A spokesman for Range Resources didn’t immediately respond to phone messages and an e-mail seeking comment.
Smith Micro Software Inc. (SMSI US) tumbled 12 percent, the most since Aug. 3, to $1.44. The communications-software provider for wireless carriers and phone makers forecast third-quarter revenue of $12.6 million, below the average analyst estimate of $17.1 million in a Bloomberg survey.
Spirit Airlines Inc. (SAVE US) gained 9.5 percent to $15.90, its highest price since its initial public offering in May. The discount airline reported that its September traffic rose 9.8 percent year-to-year on a capacity increase of 3.4 percent.
TransAlta Corp. (TAC US) slid 5.4 percent, the most since June 2009, to $21.60. One of the Canada’s largest publicly traded electricity producer’s two largest shareholders sold 12.9 million shares at C$22 a share on the Pure Trading platform at 4:33 p.m. Toronto time, according to Bloomberg data.
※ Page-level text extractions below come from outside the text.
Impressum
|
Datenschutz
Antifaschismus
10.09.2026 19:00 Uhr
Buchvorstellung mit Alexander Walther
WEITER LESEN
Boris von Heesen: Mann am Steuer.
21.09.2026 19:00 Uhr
TriQuint Semiconductor Inc. (TQNT US) rallied 25 percent, the most since October 2002, to $7.39. The chipmaker rallied after a report on the iFixit website showed its parts are included Apple Inc.’s newest version of the iPhone. Apple doesn’t discuss which companies supply parts for its phones. Brandi Frye, a spokeswoman for TriQuint, declined to comment.
Vertex Pharmaceuticals Inc. (VRTX US) rallied 9.1 percent, the most since Aug. 9, to $43.88. The seller of the hepatitis C treatment Incivek gained after IMS Health Inc. said its report on sales of the drug was incomplete. IMS may have underestimated prescriptions for the drug, said Mark Schoenebaum, an analyst at ISI Group Inc.
Walter Energy Inc. (WLT US) rose 13 percent, the most since Sept. 7, to $75.22. Anglo American Plc and BHP Billiton Ltd. may bid for the U.S. producer of steel-making coal, the U.K.’s Independent reported, without citing anyone. Telephone and e-mail messages left for Susan Knight, a Walter spokeswoman, weren’t immediately returned.
Zep Inc. (ZEP US) dropped 16 percent, the most in the Russell 2000, to $14.79. The maker of specialty chemical products reported fourth-quarter earnings that trailed analysts’ estimates by 35 percent.